This directory contains the design documentation and eventually the code
for the Cluster Resource Manager framework for heartbeat.

We might eventually have several policy engines and other modular
components (as outlined in the crm.txt), but hopefully only one
framework they all plug into.


===============================

Installation:
run ConfigureMe or bootstrap with the --enable-crm option
make ; make install

Pids and FIFOs will be in: $HA_VARLIBDIR/heartbeat/crm
Logs will be in: /var/log
Executables will be in /usr/lib/heartbeat/ or wherever the heartbeat 
  executable is normally found

Startup:
- Add a respawn entry for ccm to ha.cf
- Add the appropriate "apiauth" entries to ha.cf
- Start heartbeat
- start the cib ($your_bin_dir/cib)
- start the crmd ($your_bin_dir/crmd)


Testing:
I recommend the following command for testing:
admin/crmadmin --daemon --query -o node

It queries the CIB for all the objects of type "node".
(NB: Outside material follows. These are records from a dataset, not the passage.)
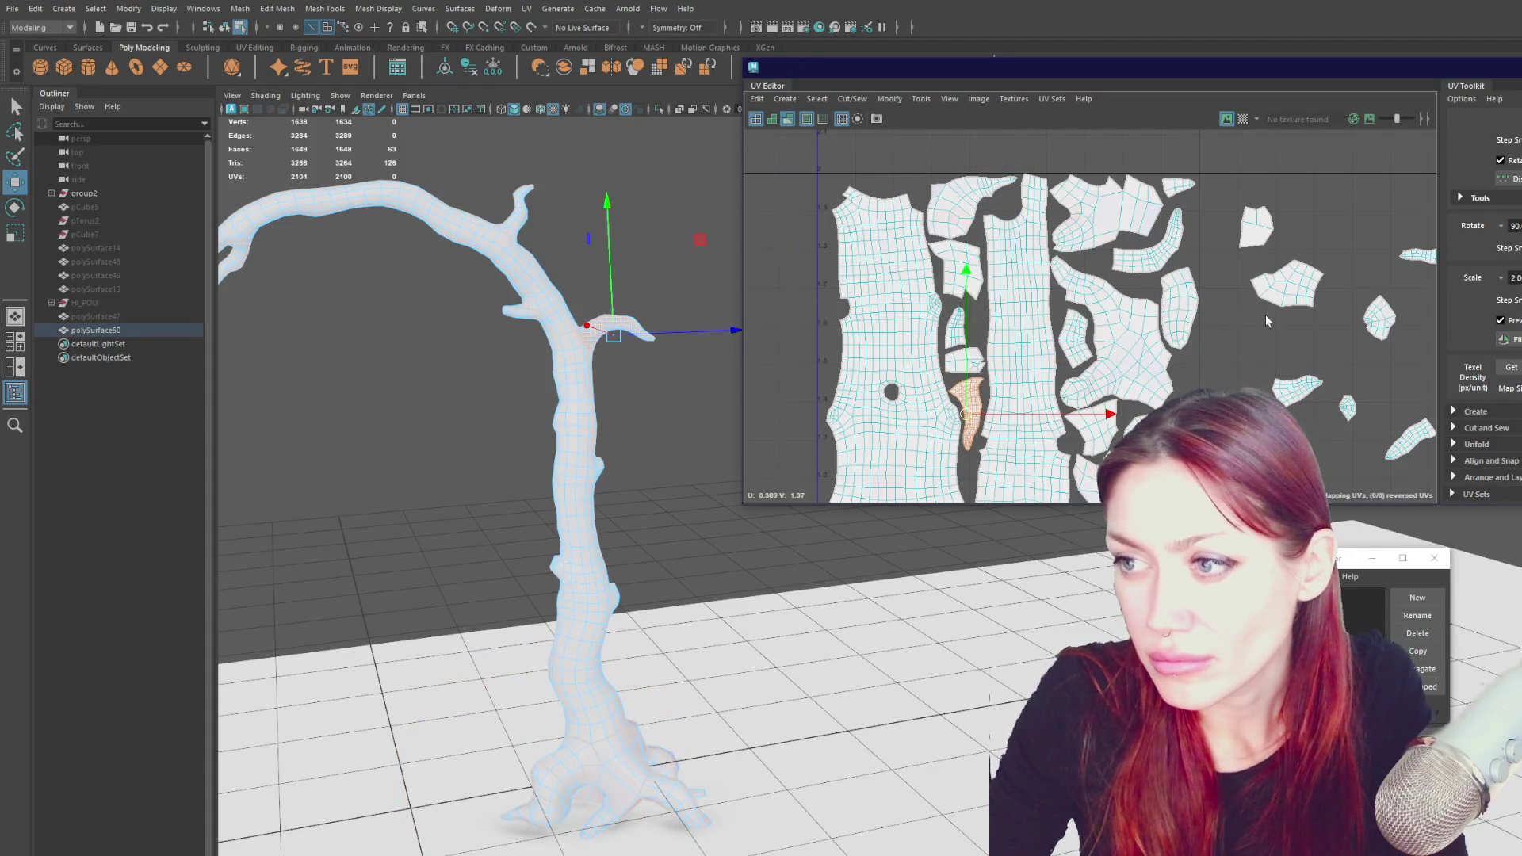
middle_click_drag(1265, 314, 1205, 249, "alt")
left_click(1101, 224)
left_click(1229, 244)
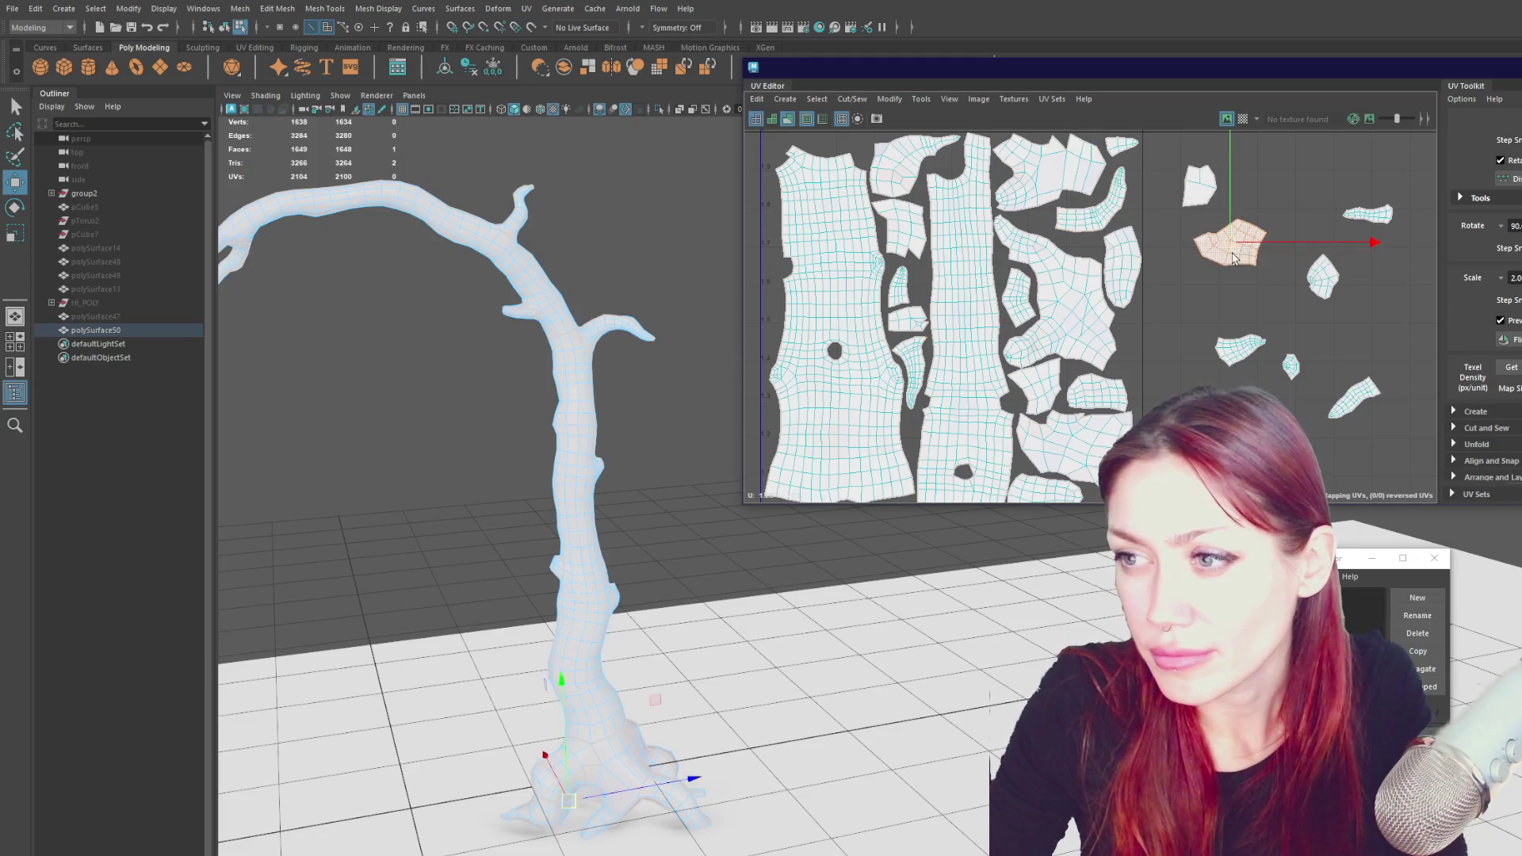
mouse_move(1229, 245)
left_mouse_down()
mouse_move(1092, 369)
mouse_move(959, 178)
mouse_move(1209, 317)
mouse_move(1165, 348)
mouse_move(1186, 281)
mouse_move(1197, 292)
left_mouse_up()
scroll(1197, 291, "down", 2)
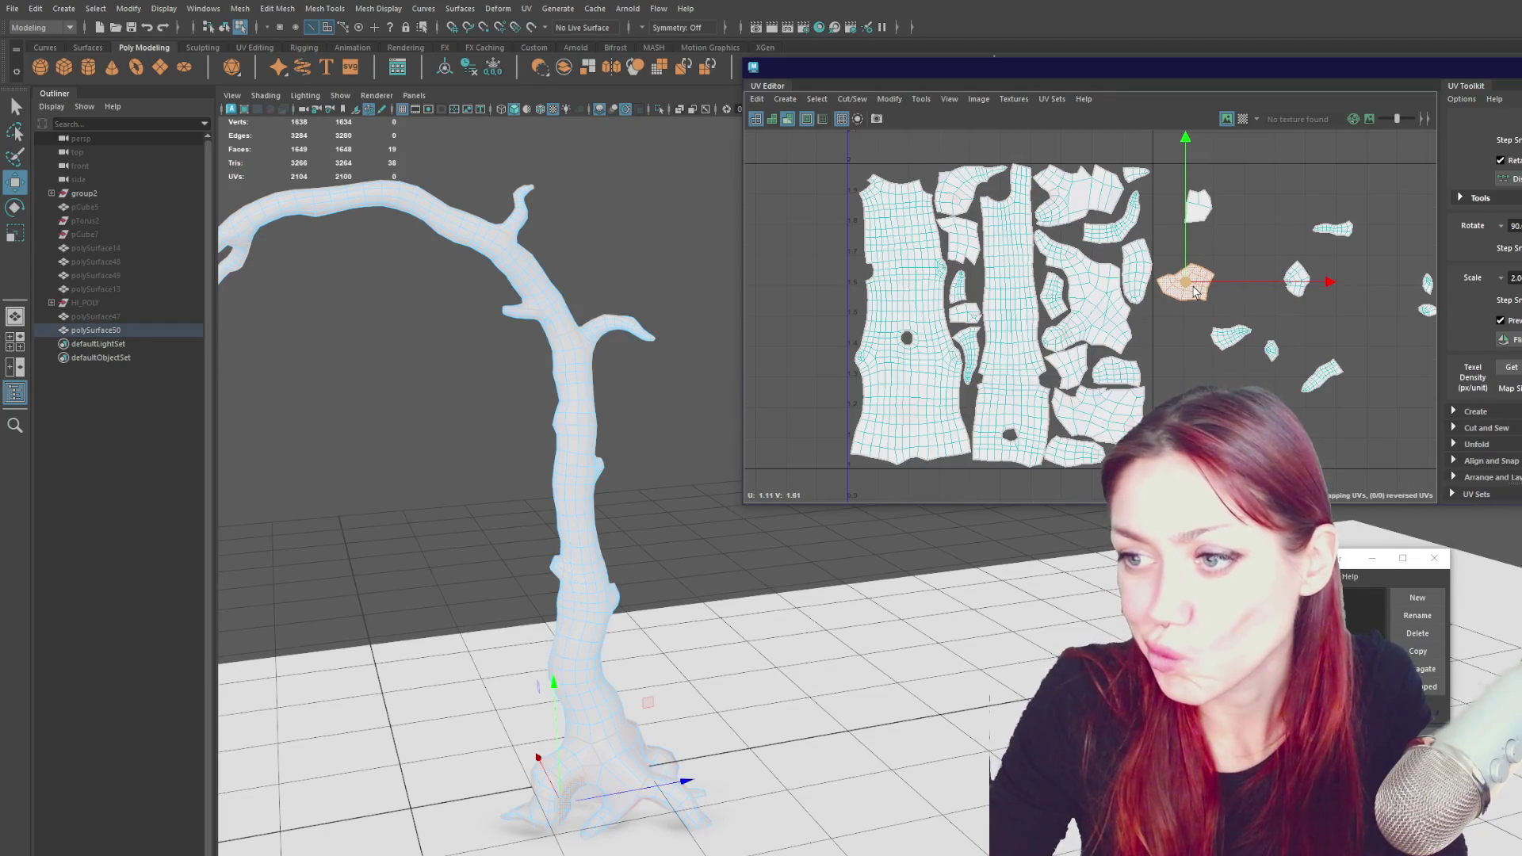
scroll(1196, 292, "up", 3)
To add nodes, use a command like:
admin/crmadmin --create -V -o node -i node_uname_1 -D "test node: node_uname_1"

Everything works for the resources and constraints, but lets keep it simple
for the moment :)

I'll be committing a test script as soon as this IPC "issue" is resolved 
and I can verify it works.

Notes:
To help demonstrate my "issue", the admin client has been temporarilty 
modified to *not* exit.  To reproduce the probelm, 
1) execute: $your_bin_dir/crmadmin --daemon --query -o node
2) in another window execute the same command again
3*) repeat as many times as you like, they should all succeed (as in get 
    a result back)
4) Exit any of the crmadmin processes with ctrl-c
5) re-execute: $your_bin_dir/crmadmin --daemon --query -o node

At this point you should notice in the logs that the CRMd got a 
disconnect for the new client almost straight after the 
G_main_add_IPC_WaitConnection callback is invoked.

Since this only occurs *after* a client has quit, it seems reasonable 
that whatever the cause is, its occuring in code that is invoked by this 
event.  In the CRM, this consititutes the 
if(client->ch_status == IPC_DISCONNECT) block of crmd_ipc_input_callback() 
and all of default_ipc_input_destroy().

Currently I have commented out all meaningful code in those blocks and so 
it is now my belief that the culprit lies elsewhere.  Next steps as I see 
them are to check the activities of those calling the aforementioned 
functions, followed by using a debugging version of malloc.